Is equation of continuity valid, while dealing with vertical pipes? Let try an experiment.
If water enter through an end $A$ with some velocity say $v_1$,and leaving end $B$ with speed $v_2$ in a UNIFORM cylindrical tube $AB$ (which is completely filled with water).
If we consider 3 cases.

*

*tube is horizontal

*tube is vertical with $A$ upward

*tube is vertical with $B$ upward

And we go through the experiment and we got our results, which is $v_1~=~v_2$
So for which case this is valid to?
Edit
Due to lack of logical answers
If we consider Bernoulli's equation
$$P+\rho gh+\frac{1}{2}\rho v^2= \text{Constant}$$
So in the case of vertical pipe, we consider two points $A$ and $B$ and now applying Bernoulli's equation here as follows.
Let's assume $A$ to be upward, and take $B$ as reference level and applying Bernoulli's equation.
$$P_a+\rho gh+\frac{1}{2}\rho v_1^2 = P_b+\frac{1}{2}\rho v_2^2$$
If both are exposed to the atmosphere, then $P_a = P_b = $P_{\text{atm}}$
Then we get
$$\rho gh = \frac{1}{2}\rho(v_2^2 - v_1^2)$$  which implies that $2gh +v_1^2 = v_2^2$
So, finally this will prove that $v_1$ never equal to $v_2$ in vertical pipe, but if we consider equation of continuity then mass going in is same as mass coming out so according to equation of continuity
$$\Delta m = \rho A_1 v_1\Delta t = \rho A_2 v_2 \Delta t$$ which implies $A_1 v_1 = A_2 v_2$, and in our case $A_1 = A_2$ then according to equation of continuity $v_1 = v_2$.
Thus, according to continuity $v_1 = v_2$ in vertical pipe case and according to Bernoulli's equation $v_1$ never equal to $v_2$.
How can this be possible? Please guys help me out. Please go through the question and then answer it?
 A: If the tube is vertical, the fluid can't be filling the tube, and the area of the stream must be changing, thus allowing a velocity change to be consistent with mass conservation. In the case where A is at the bottom, if the fluid fills the tube, the pressure can't be atmospheric at the bottom.

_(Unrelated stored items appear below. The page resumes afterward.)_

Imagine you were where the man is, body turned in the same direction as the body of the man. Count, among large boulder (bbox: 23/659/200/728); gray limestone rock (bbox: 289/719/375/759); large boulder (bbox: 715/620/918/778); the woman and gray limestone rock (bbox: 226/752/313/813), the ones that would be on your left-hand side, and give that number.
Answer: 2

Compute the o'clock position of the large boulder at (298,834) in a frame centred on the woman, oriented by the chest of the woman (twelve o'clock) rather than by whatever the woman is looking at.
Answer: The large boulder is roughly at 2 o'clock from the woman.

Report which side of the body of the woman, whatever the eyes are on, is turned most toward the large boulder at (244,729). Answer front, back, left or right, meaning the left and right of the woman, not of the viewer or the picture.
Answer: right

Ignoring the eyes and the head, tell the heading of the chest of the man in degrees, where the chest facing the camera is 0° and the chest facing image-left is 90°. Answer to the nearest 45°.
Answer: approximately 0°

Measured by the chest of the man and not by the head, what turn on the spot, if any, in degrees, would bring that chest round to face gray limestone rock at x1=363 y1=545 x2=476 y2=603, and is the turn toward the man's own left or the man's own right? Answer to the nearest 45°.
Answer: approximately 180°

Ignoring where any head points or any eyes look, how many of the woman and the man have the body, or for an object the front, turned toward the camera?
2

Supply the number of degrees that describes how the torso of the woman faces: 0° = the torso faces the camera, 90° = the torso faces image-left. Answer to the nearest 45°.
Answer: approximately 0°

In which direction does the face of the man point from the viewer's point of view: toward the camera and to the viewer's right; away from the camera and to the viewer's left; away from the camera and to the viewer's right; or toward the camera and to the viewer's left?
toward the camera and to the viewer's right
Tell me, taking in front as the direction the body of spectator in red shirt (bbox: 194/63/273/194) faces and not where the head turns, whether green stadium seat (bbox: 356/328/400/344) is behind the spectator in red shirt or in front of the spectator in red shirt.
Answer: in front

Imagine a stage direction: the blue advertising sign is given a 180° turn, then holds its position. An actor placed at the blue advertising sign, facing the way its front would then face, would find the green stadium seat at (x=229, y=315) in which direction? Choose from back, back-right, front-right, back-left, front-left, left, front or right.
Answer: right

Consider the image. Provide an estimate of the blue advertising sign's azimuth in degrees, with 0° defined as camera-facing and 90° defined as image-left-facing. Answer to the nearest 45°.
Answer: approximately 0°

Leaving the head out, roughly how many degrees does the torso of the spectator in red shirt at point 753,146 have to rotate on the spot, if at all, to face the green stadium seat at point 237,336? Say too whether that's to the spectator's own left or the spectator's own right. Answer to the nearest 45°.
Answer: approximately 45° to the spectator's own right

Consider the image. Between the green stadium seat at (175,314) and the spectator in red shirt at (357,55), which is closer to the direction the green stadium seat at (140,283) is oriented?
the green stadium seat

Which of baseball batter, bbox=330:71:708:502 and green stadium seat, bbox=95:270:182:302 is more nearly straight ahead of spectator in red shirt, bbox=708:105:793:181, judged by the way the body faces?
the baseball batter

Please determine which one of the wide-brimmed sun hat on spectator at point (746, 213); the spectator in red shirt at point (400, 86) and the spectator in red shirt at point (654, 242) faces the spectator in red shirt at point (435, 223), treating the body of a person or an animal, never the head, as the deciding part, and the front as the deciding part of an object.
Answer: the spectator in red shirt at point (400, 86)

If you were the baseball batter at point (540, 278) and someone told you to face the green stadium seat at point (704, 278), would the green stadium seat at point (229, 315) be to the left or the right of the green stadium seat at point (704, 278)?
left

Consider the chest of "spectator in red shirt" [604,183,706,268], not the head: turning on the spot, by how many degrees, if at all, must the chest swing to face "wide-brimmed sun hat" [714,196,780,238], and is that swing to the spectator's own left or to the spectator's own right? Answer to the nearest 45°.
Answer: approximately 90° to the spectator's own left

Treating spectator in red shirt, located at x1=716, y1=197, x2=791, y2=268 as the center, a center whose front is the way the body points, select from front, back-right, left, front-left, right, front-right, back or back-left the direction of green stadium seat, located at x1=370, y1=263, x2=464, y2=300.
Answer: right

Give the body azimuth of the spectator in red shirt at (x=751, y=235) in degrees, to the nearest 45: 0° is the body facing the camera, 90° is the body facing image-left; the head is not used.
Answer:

Therefore, you can't assume both the same pressure at the ends of the tube as well as a constant area of the fluid stream.
A: I think BioPhysicist's answer is correct, and addresses the problem.  I just have a few points I want to add to possibly help clear it up (and I got pretty into the paint diagrams I was making).
I outlined the two possible situations I can think of where the tube is vertical, with A over B.
In the first situation, the velocity is non-zero, and the tanks at A and B are both exposed to atmosphere.  If the velocity is non-zero though, this means that fluid is going from tank A to tank B.  For this to happen the water in tank B must be pushing against the atmosphere.  If it were just at atmospheric pressure, the water wouldn't be able to move, because the surface of point B would also be suspended by atmospheric pressure.  So basically, even if both sides are exposed to atmosphere, if the water is flowing I don't think it's safe to say both sides of the pipe are actually at atmospheric pressure, the one on the receiving side of the flow should be above atmosphere so that the water can actually get into that vessel and flow out of B (or raise it's surface).
Here is a bad diagram I drew:

Or, if the fluid isn't flowing, the situation becomes hydrostatic, and you can clearly see the pressure difference, because if one end is above the other and there is no flow, hydrostatics dictates that $\Delta P = \rho g h$, so $P_A \neq P_B$, I drew another bad diagram:

So basically as Biophysicist said, the assumptions just cannot all be held at once.  Hopefully this shows why it wouldn't make a lot of sense for them all to hold.
Here is how it must look if pressure is atmospheric on both sides and the flow is vertical:

A: If air cannot enter the tube all 3 are valid, with the possible exception of case 2. In case 2 if the height of the cylindrical tube is greater than 10 meters vacuum or vapor cavities could form allowing some water to accelerate downward.